Can I do it? I have no idea. I am committed to my first half in February of next year, but I have friends who insist I can do it.

I think I can. I think I can. I think I can. I am the little runner who could.

Thursday, January 6, 2011

Up Goes the Scale

Weigh-in this morning: 213.

Oh, shut up.

Now, I'm still not sure if this is a "real" weight; this was my last weigh-in on a foreign scale, so next week will tell the real truth. But either way, this is where we are, and I'm not going to beat myself up. If this is real, I've put on three pounds over the holidays.

Three? Yeah, I'll take it.

It should also be noted that usually I have my morning ... um ... constitutional before weigh-in, and that didn't happen today. Instead, that happened after I got to the office. And I think it weighted at least three pounds.

Whatever.

I've been feeling a little under the weather this week, but my entire life should be back on schedule next week. In my home, with my own kitchen and my nearby gym and my regular life. Those three pounds are toast.

Tuesday, January 4, 2011

Planning ahead ... WAY ahead.

Go ahead. Ask me what I'm doing in February of 2012.
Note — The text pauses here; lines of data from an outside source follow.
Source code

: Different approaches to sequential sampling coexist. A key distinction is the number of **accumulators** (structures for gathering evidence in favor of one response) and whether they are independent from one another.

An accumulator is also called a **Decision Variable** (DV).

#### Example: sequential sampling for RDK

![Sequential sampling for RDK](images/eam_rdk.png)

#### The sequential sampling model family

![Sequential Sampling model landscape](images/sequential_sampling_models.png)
I thought you'd never ask! I'm running the Disney Princess Half Marathon!

I'm so far ahead of the game, they haven't even announced the date yet, but I'm all in. My sister Jennifer and I are both going to do it, and although I'm sure she (and many, many other runners) will cross the finish line before I do, I couldn't be more excited. I hope I can convince or inspire or motivate some of my other runner buddies to join us; the more the merrier, right?

The thing that shocks me is, a year ago, I never would have thought about doing something like this. Run? Really? Me? And yet, here I am. I'm already scheduled for an 8k run in April, and I'm committed to an even every month this year. What's happening here?

I'll tell you what's happening: I'm changing. My outlook, my spirit and my body. There are some major renovations going on, and I'm might proud of it.

Meanwhile, back home, it's been hard. The food has been delicious and the workouts far apart - although I've been to the gym at least twice every week, even throughout the holiday season. I'm a little nervous to weigh in this week, but that's okay. Then, next week, I'll be back on the home scale, ready to make some real strides on my health and fitness.

This is going to be an amazing year. Care to join me?